**TASK TO CARRY OUT**
Pick out every line of the records that contains the word "this", matching its case exactly, and copy those lines.

**RECORDS FOR PROCESSING**
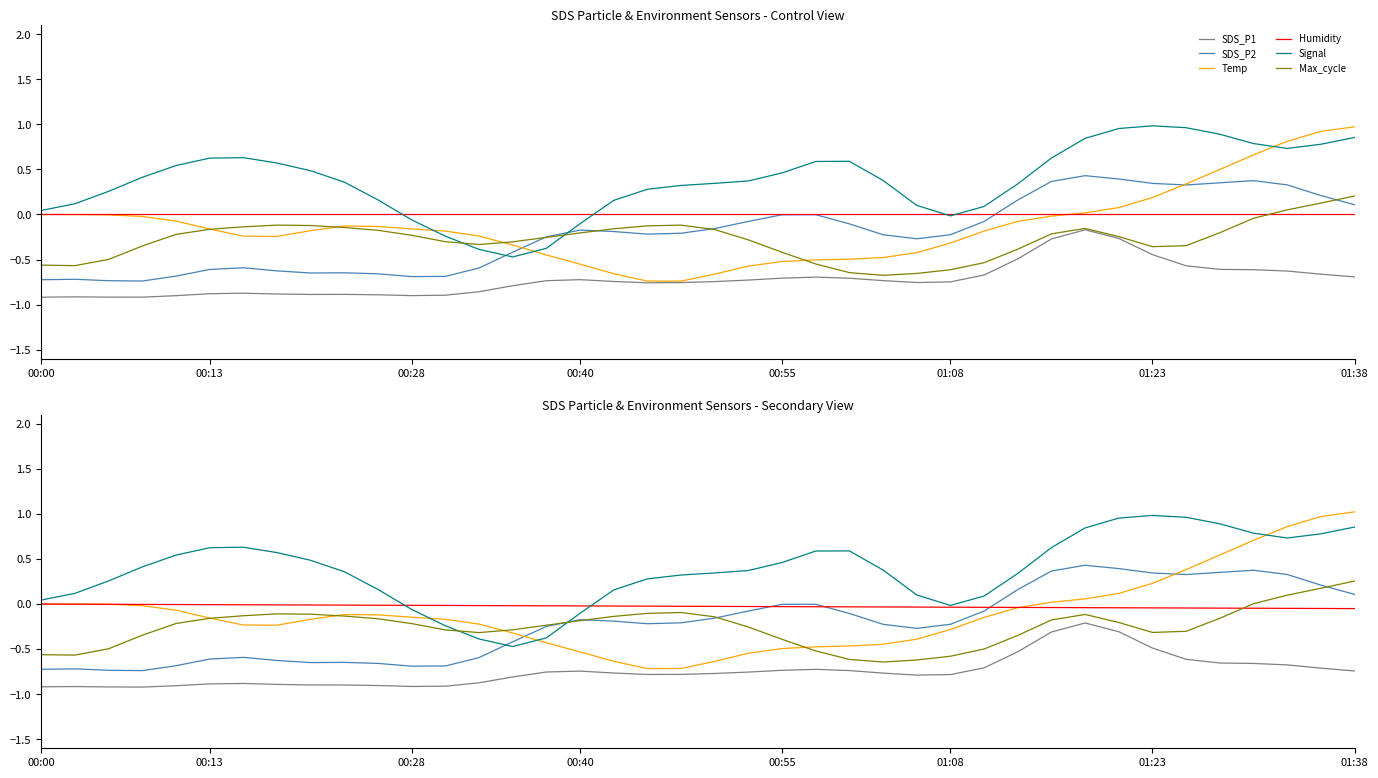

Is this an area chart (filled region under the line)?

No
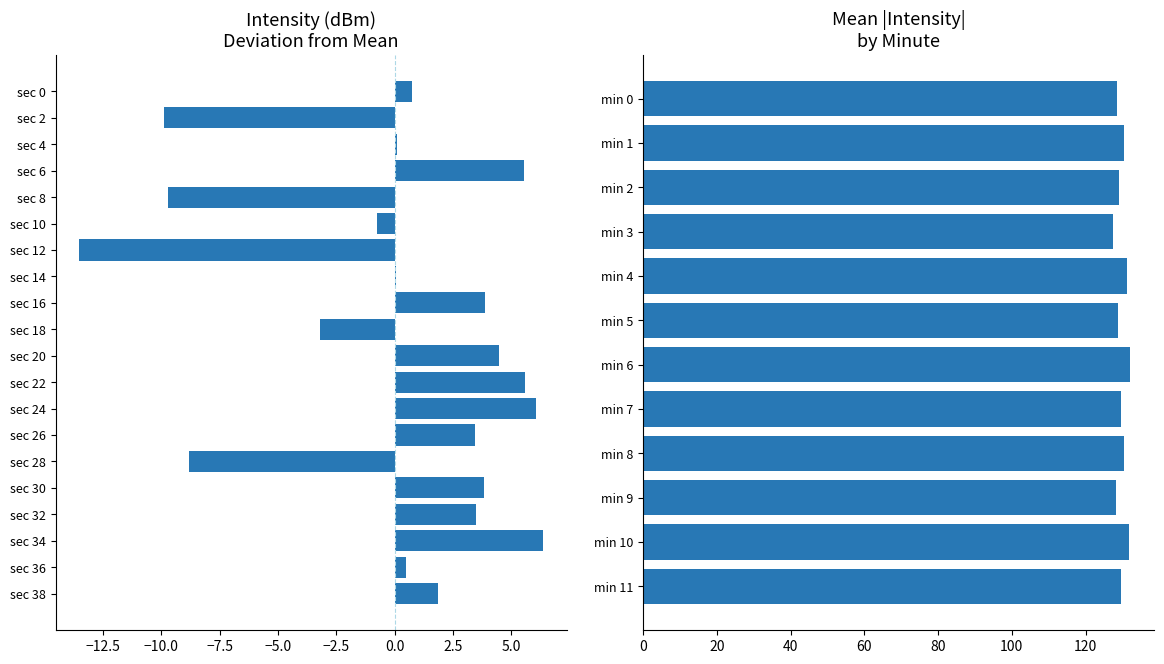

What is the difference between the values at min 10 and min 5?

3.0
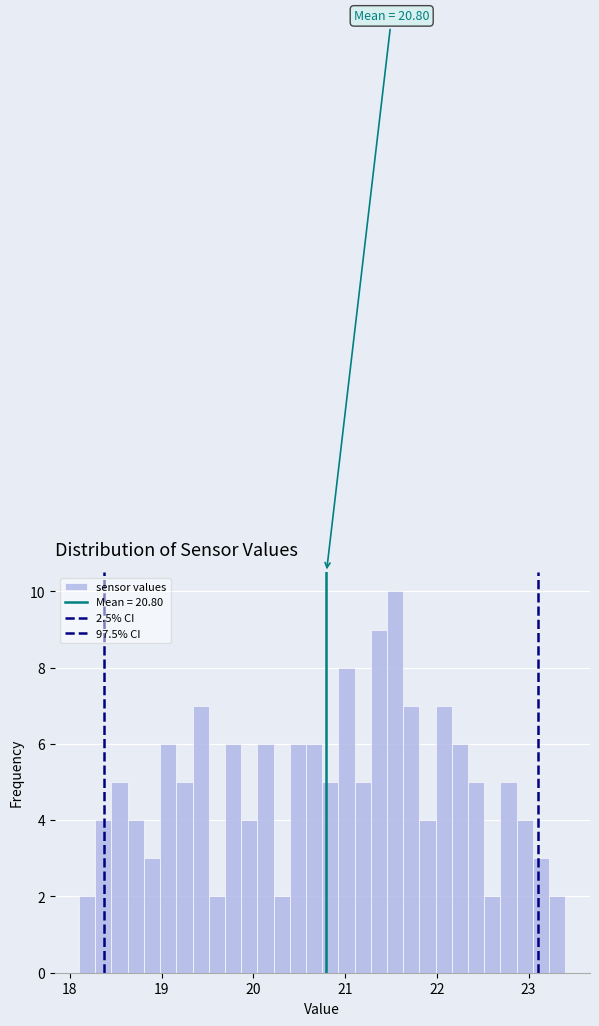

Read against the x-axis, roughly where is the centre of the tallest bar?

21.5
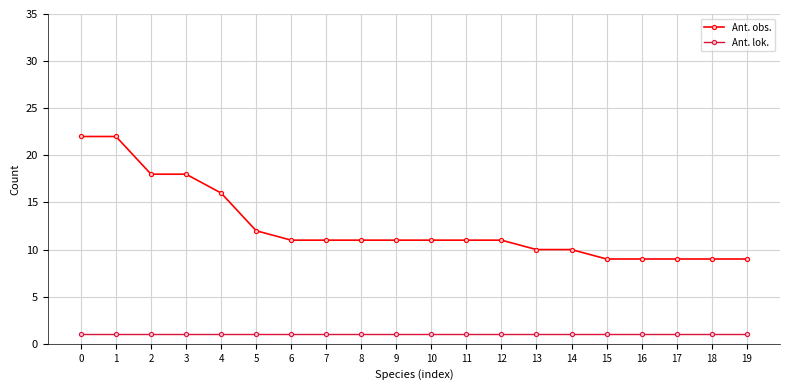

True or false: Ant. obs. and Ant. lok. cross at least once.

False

**SOLUTION**
Is this an area chart (filled region under the line)?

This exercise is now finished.